J Exp Med. 2015 Aug 24;
Authors: Kreins AY, Ciancanelli MJ, Okada S, Kong XF, Ramírez-Alejo N, Kilic SS, El Baghdadi J, Nonoyama S, Mahdaviani SA, Ailal F, Bousfiha A, Mansouri D, Nievas E, Ma CS, Rao G, Bernasconi A, Sun Kuehn H, Niemela J, Stoddard J, Deveau P, Cobat A, El Azbaoui S, Sabri A, Lim CK, Sundin M, Avery DT, Halwani R, Grant AV, Boisson B, Bogunovic D, Itan Y, Moncada-Velez M, Martinez-Barricarte R, Migaud M, Deswarte C, Alsina L, Kotlarz D, Klein C, Muller-Fleckenstein I, Fleckenstein B, Cormier-Daire V, Rose-John S, Picard C, Hammarstrom L, Puel A, Al-Muhsen S, Abel L, Chaussabel D, Rosenzweig SD, Minegishi Y, Tangye SG, Bustamante J, Casanova JL, Boisson-Dupuis S
Abstract
Autosomal recessive, complete TYK2 deficiency was previously described in a patient (P1) with intracellular bacterial and viral infections and features of hyper-IgE syndrome (HIES), including atopic dermatitis, high serum IgE levels, and staphylococcal abscesses.
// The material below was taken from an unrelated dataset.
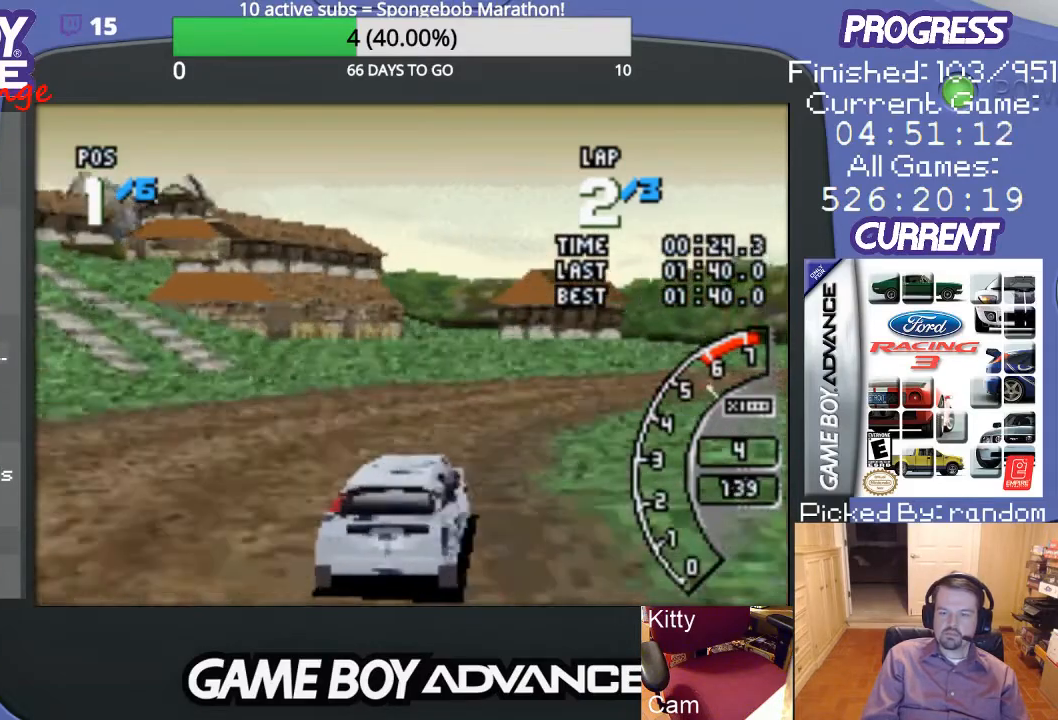
{"buttons": ["A", "DPAD_RIGHT"], "events": [[100, "DPAD_RIGHT", "up"], [267, "DPAD_RIGHT", "down"], [367, "DPAD_RIGHT", "up"], [467, "DPAD_RIGHT", "down"]]}
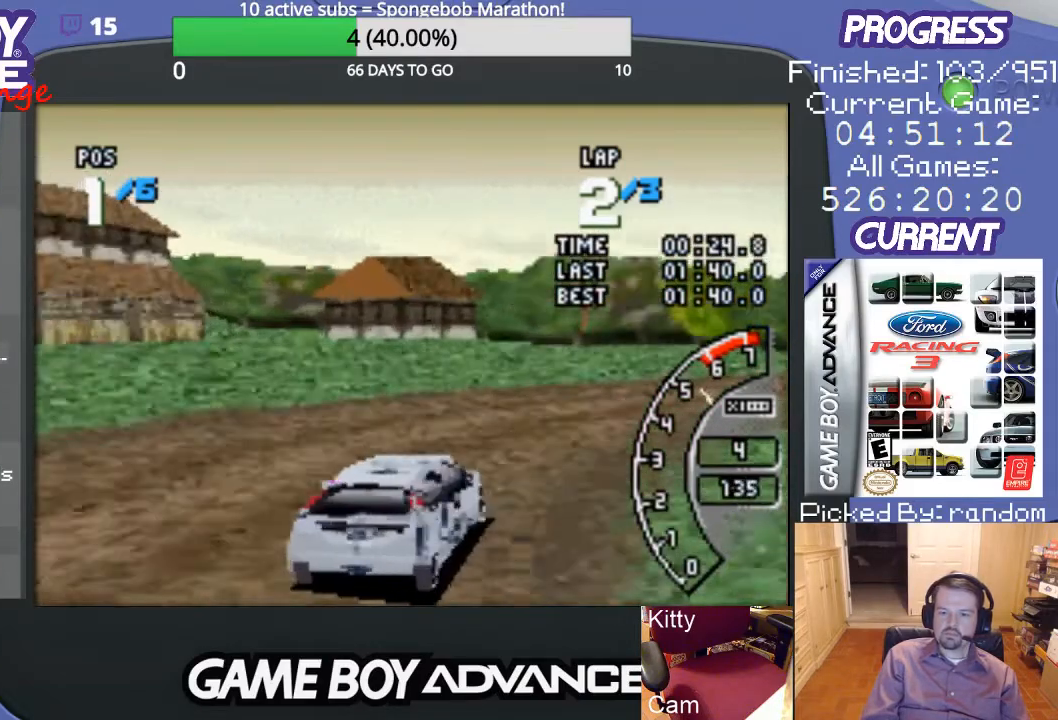
{"buttons": ["A", "DPAD_RIGHT"], "events": [[133, "A", "up"], [300, "A", "down"], [400, "DPAD_RIGHT", "up"], [500, "DPAD_RIGHT", "down"]]}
We identified seven other TYK2-deficient patients from five families and four different ethnic groups. These patients were homozygous for one of five null mutations, different from that seen in P1. They displayed mycobacterial and/or viral infections, but no HIES. All eight TYK2-deficient patients displayed impaired but not abolished cellular responses to (a) IL-12 and IFN-α/β, accounting for mycobacterial and viral infections, respectively; (b) IL-23, with normal proportions of circulating IL-17(+) T cells, accounting for their apparent lack of mucocutaneous candidiasis; and (c) IL-10, with no overt clinical consequences, including a lack of inflammatory bowel disease. Cellular responses to IL-21, IL-27, IFN-γ, IL-28/29 (IFN-λ), and leukemia inhibitory factor (LIF) were normal. The leukocytes and fibroblasts of all seven newly identified TYK2-deficient patients, unlike those of P1, responded normally to IL-6, possibly accounting for the lack of HIES in these patients. The expression of exogenous wild-type TYK2 or the silencing of endogenous TYK2 did not rescue IL-6 hyporesponsiveness, suggesting that this phenotype was not a consequence of the TYK2 genotype. The core clinical phenotype of TYK2 deficiency is mycobacterial and/or viral infections, caused by impaired responses to IL-12 and IFN-α/β. Moreover, impaired IL-6 responses and HIES do not appear to be intrinsic features of TYK2 deficiency in humans.
PMID: 26304966 [PubMed – as supplied by publisher]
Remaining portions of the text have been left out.